Sam David’s laboratory is engaged in research in 3 areas:

(1) CNS and Peripheral Nerve Injury. This work is focused on understanding the cellular changes and molecular mechanisms that trigger, as well as, switch off inflammation after CNS (spinal cord) and peripheral nerve injuries. We have identified several molecules that mediate inflammation after spinal cord injury and contribute to secondary tissue damage (neuronal loss and myelin damage). These include proteases, lipases, kinases, adhesion molecules and chemokines/cytokines. We also test small molecule compounds to target these inflammatory mediators to promote functional recovery after spinal cord injury. We also study the molecular mechanisms underlying the switching off of the inflammatory response after peripheral nerve injury and assess how these mechanisms operate in the CNS.

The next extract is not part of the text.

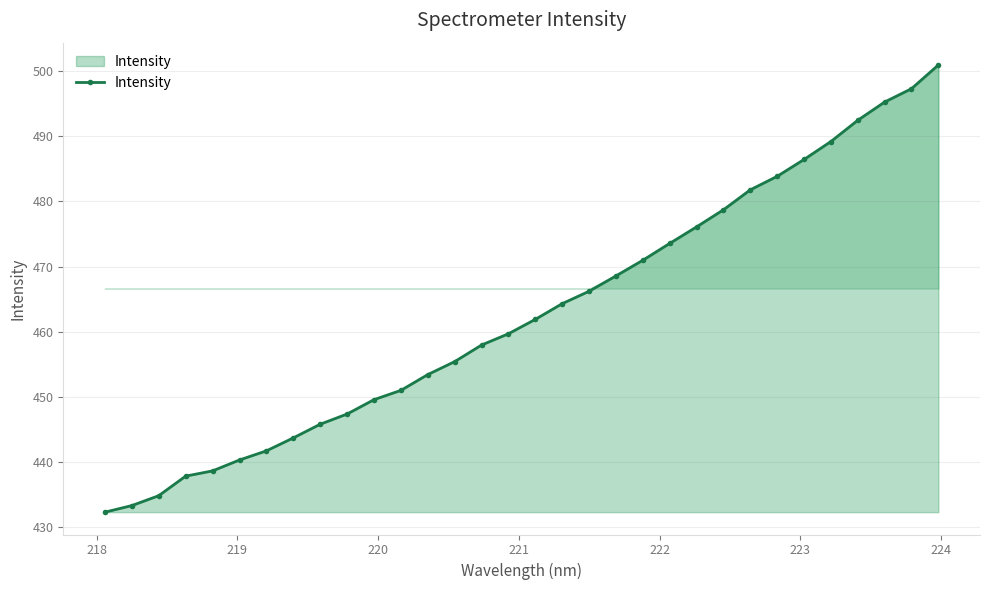

What is the smallest value displayed?

432.3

(2) Multiple Sclerosis. Our work on MS deals with the role of the phospholipase A2 (PLA2) family in the onset and progression of CNS autoimmune disease in mice called experimental allergic encephalomyelitis (EAE). This work has led to the discovery of excellent therapeutic targets for the treatment of the relapsing-remitting form of MS. Our current work is directed at testing new generation PLA2 inhibitors in vivo; the role of suppressors of cytokine signalling (SOCS) in chronic forms of EAE; and the role of molecules involved in iron homeostasis in the pathogenesis of EAE.

(3) Neurodegenerative Disease. This work focuses on the role of the ferroxidases in preventing iron accumulation and iron-mediated free radical injury in the CNS. Lack of these enzymes results in iron deposition and neurodegeneration in the CNS. We have identified and cloned a GPI-anchored form of a ferroxidase (ceruloplasmin), which is expressed by astrocytes in the CNS, and have generated a ceruloplasmin gene knockout mouse. We are currently characterizing other ferroxidases in the CNS; and the role of the iron efflux transporter, ferroportin, in the CNS. We are also studying the involvement of these iron homeostasis proteins in spinal cord injury and in mouse models of ALS and MS.